Small-index subgroups of SL(3,Z) I would like to know the smallest-index subgroups of ${\rm SL}(3,\mathbb{Z})$.
The smallest I could find has even entries $a_{3,1}$ and $a_{3,2}$,
along the bottom row.  I could not figure out whether there are
subgroups of index $2$ or $3$.
A search found lots of information about ${\rm SL}(2,\mathbb{Z})$,
but not about ${\rm SL}(3,\mathbb{Z})$.
 A: You don't need the congruence subgroup property to see that this group has no proper subgroups of index less than $7$, in other words that it has no nontrivial homomorphism to $S_6$. 
Nor do you need a presentation of the group; all you need is that it is generated by six elements satisfying certain relations, and a little patience.
Let $x_{i,j}$ be the matrix with $1$ on the diagonal, $1$ in the $(i,j)$, spot, and $0$ otherwise. It is not hard to see, by row reduction, that $SL(3,\mathbb Z)$ is generated by these elements. When $i$, $j$, and $k$ are distinct then $x_{i,j}$ is the commutator of $x_{i,k}$ and $x_{k,j}$, and also $x_{i,j}$ commutes with $x_{i,k}$ and with $x_{k,j}$.
Now suppose for contradiction that $S_6$ has elements $x_{i,j}$ satisfying these same relations and not all equal to the identity. No $x_{i,j}$ can be the identity because then by taking commutators they all would be the identity. Being a commutator, $x_{i,j}$ must belong to $A_6$. It is the commutator of $x_{i,k}$ and $x_{k,j}$, two elements of $A_6$ that commute with it.
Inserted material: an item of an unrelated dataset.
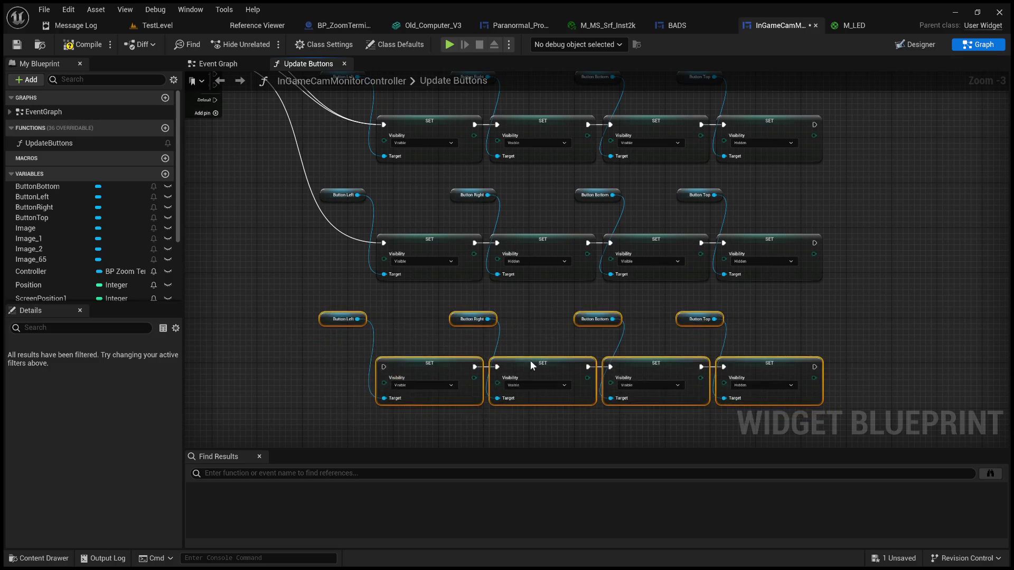
click(454, 338)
Looking at all cases, you see that the only nontrivial elements of $A_6$ whose centralizers are nonabelian are those of the form $(ab)(cd)$, product of two disjoint $2$-cycles. If $x_{i,j}=(ab)(cd)$ then $x_{i,k}$ and $x_{k,j}$ must be elements of its centralizer and again of the same type. But the only such elements are $(ab)(cd)$, $(ac)(bd)$, $(ad)(bc)$, $(ab)(ef)$, and $(cd)(ef)$. There are only a few possibilities for pairs of these whose commutator is $(ab)(cd)$. You'll find that none of them will lead to a solution, a choice of $x_{i,j}$ for all $i$ and $j$.
A: To fill in the comments, there are basically two serious issues involved.
1) You want to know that every subgroup of finite index in $\mathrm{SL}(3,\mathbb{Z})$ contains some congruence kernel: the kernel of the natural reduction homomorphism induced by $\mathbb{Z} \rightarrow \mathbb{Z}/n\mathbb{Z}$.  In other words, the original group satisfies the congruence subgroup property (as HW comments).   This is already quite nontrivial to prove and evolved from work of Bass-Lazard-Serre here followed by more definitive work by Bass-Milnor-Serre here.
(There is some exposition in the last part of my 1980 Springer Lecture Notes 789.)
2) Now you have to pin down the maximal subgroups of a typical finite group $\mathrm{SL}(3,n)$ and pull these back to the big group in order to sort out which give you subgroups of minimal index there.   Maximal subgroups of the finite groups in question have been extensively studied, especially over finite fields, but in this case some trial-and-error leads pretty quickly to the number 7, as indicated by Aakumadula.  This results from the first possibility $n=2$, where you get the simple nonabelian group $\mathrm{SL}(3,2)$ of order $ 8 \cdot 3 \cdot 7$, from the general formula for a prime $p$ given by $p^3 (p^2-1)(p^3-1)$.  Here there is a maximal parabolic subgroup of index 7.  
The search for maximal subgroups is itself a major project, for which I don't have all relevant references at hand.   But over a field some basic insight comes from algebraic groups, where you see that a maximal (closed) proper subgroup will be either parabolic or reductive.    I'm not sure in the special case at hand how hard it is to pin down the maximal subgroups of the various finite groups directly.
ADDED: As pointed out in comments, it's possible here to rule out subgroups of index 2 or 3 by combining the known commutator group result with a study of actions of the big group on left cosets of a hypothetical subgroup.   But a systematic study (especially for other Chevalley-type groups) probably requires something like the program I've sketched above.   Given the congruence subgroup property, the study of subgroups of finite index then reduces quickly to the study of finite groups of the same type over finite rings and then prime fields.   In your case, this helps to provide a conceptual answer to such questions as:  Why does $\mathrm{SL}(3, \mathbb{Z})$ have a subgroup of index 7? 
There is a vast literature by now on maximal subgroups of known finite simple groups, by people including Aschbacher, Kleidman, Liebeck, Scott, Seitz, ....   An older brief survey by Kleidman-Liebeck, with an impressive bibliography, appeared in Geom. Dedicata 25 (1988).   For your specific group there are very old results, but the general approach is more unified even though intricate.